For Indian students who plan to use care work as a stepping stone to UK permanent residency, the window is closing. Those arriving in 2025–2026 who use the Graduate Route will reach the Skilled Worker decision point around 2027–2028 — precisely when the care route closes.

What Indian Students Planning UK Study Should Do Now?

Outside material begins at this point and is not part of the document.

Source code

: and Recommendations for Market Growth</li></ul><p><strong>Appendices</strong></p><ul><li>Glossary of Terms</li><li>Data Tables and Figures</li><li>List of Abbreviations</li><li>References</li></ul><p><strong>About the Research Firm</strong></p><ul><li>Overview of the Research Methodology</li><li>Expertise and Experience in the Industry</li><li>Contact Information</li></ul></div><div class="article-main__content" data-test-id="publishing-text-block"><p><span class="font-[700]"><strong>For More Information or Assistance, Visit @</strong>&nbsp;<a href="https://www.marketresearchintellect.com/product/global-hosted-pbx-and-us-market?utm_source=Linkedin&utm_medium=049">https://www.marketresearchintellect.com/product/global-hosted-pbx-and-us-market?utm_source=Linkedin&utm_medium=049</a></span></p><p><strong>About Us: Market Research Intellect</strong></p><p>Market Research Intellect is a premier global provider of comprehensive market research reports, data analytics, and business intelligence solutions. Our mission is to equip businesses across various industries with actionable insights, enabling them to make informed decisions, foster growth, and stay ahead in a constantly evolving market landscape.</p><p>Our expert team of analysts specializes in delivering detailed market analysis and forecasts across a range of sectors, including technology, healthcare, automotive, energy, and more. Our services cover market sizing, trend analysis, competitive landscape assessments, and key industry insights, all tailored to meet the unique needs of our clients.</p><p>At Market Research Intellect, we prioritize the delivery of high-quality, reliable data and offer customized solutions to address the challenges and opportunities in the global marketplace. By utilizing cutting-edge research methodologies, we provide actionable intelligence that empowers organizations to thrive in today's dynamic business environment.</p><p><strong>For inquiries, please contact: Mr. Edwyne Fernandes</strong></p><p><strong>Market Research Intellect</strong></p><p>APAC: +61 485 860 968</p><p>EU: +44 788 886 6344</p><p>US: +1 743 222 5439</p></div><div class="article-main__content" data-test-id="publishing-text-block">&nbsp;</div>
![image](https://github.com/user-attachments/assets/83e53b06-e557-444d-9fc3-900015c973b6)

If currently in the UK on a Graduate Route visa:

  • Do not rely on care work as a long-term strategy — the route closes to new entrants in 2028
  • Target graduate-level Skilled Worker roles actively — technology, finance, clinical healthcare, engineering
  • Check your occupation's eligibility on the Home Office Skilled Worker route list — many middle-skilled roles were removed from July 2025
  • Apply for Skilled Worker sponsorship before your Graduate Route expires — do not wait until the final months

If planning to apply for UK study in 2025–2026:

  • Factor in the 18-month Graduate Route from January 2027 — if you graduate in 2027 or later, you have 18 months, not 2 years
  • PhD students are unaffected — the 3-year Graduate Route for doctoral graduates remains unchanged
  • Prioritise STEM, healthcare, and finance programmes — strongest Skilled Worker route eligibility
  • Do not bring dependants unless on a postgraduate research programme — the January 2024 ban remains in force

The Bigger Picture: UK Still Viable, But the Strategy Has Changed

The data confirms the UK remains a viable post-study destination for Indian students — but the strategy required to stay has fundamentally changed. The era of using the Graduate Route as an open-ended buffer is ending. The 18-month window from January 2027, combined with the removal of middle-skilled occupations and the closure of the care route, means Indian students need a clearer employment plan before they arrive, not after they graduate.

Of the 217,229 students in the 2019 cohort, only 25% still held valid leave five years later — and of those, 50% had transitioned through Work routes before reaching settlement. The path to staying in the UK long-term has always required a work visa. What has changed is how much time students have to find one.